Gluten Free Naan Bread
(Inspired by Bread in Five)
- 160g brown rice flour
- 110g sorghum flour
- 255g potato starch
- 1 T. yeast
- 1/2 tsp. kosher salt
- 1 T. xanthan gum
- 2 eggs
- 1 1/3 c. lukewarm water
- 2 T. + 2 tsp veg or olive oil
- 1 T. honey
Mix the flours, starch, yeast, salt, and xanthan gum REALLY (no, really) well in the bowl of your stand mixer. I am generally against sifting, so I used a whisk to mix things up thoroughly. You could also use the whisk attachment of your mixer. Now place the dough hook on your mixer and proceed.
In a separate, small bowl, break up the eggs a bit with a whisk or fork.
In yet another bowl or largish measuring cup, combine the warm water, oil, and honey.
Pour the eggs into the flour mixture and mix a few seconds. With the mixer on low, slowly add the water/oil mixture until completely emptied.
What’s left in your mixer will slosh around for a few minutes and generally look like a big, sloppy mess. Keep it up.
Depending on your local humidity and altitude, and the questionable accuracy of this, my first gluten-free baking recipe, your dough (like mine) might be a bit soft. This is to be expected, really, as GF doughs tend to come out more like batters. Don’t freak.
Cover your dough and let it rise in a warm place for an hour or two. I have a warming drawer now, but I used to just run my dryer for a few minutes and then place the bowl inside. Instant proof box!
Now, to form our naan: If you have a Silpat, now is the time to bust it out. This stuff is sticky. Sprinkle on a fair amount of rice flour, a little more if your dough is intolerably wet and sticky. Pinch off a golf-ball sized piece of dough and place it on top of your heavy dusting of flour. Sprinkle another heavy dusting of rice flour on the top, all over, so it won’t stick to your method of flattening.
This flattening method is variable, depending on what you’ve got to work with. My awesome hubs got me a Silpat rolling pin for Christmas, which was perfect for this. If your hubs isn’t as awesome as mine, you can pat down your naan using a sheet of plastic wrap or a cut storage bag. Either way, get it down to about a 1/8″ thickness.
Use a large spatula to loosen the dough and get it off the mat, then use the mat itself (or the spatula, if it’s holding together well) to transfer your naan to a waiting, hot skillet with some oil or butter inside. Oh, yeah. Get that ready first, will ya?

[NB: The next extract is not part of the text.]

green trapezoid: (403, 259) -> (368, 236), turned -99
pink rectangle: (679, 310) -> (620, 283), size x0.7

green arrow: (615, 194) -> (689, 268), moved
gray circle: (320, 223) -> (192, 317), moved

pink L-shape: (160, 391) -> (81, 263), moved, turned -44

I browned the naan on one side, flipped, and browned on the other, and that was enough to cook it through. If yours is thick in spots or otherwise doesn’t seem to be cooking all the way, you can cover it and let it steam a bit.
The dough is quite forgiving if you tear it on the way to the skillet. I’m certainly not advocating that you actually reach your hands down in a hot skillet to press the dough back together, but I’m just saying, I may have done so, and it may have worked.
I scarfed this stuff down with some homemade rice-noodle soup that night, and it was glorious. Hope it works out for at least one or two of you, too.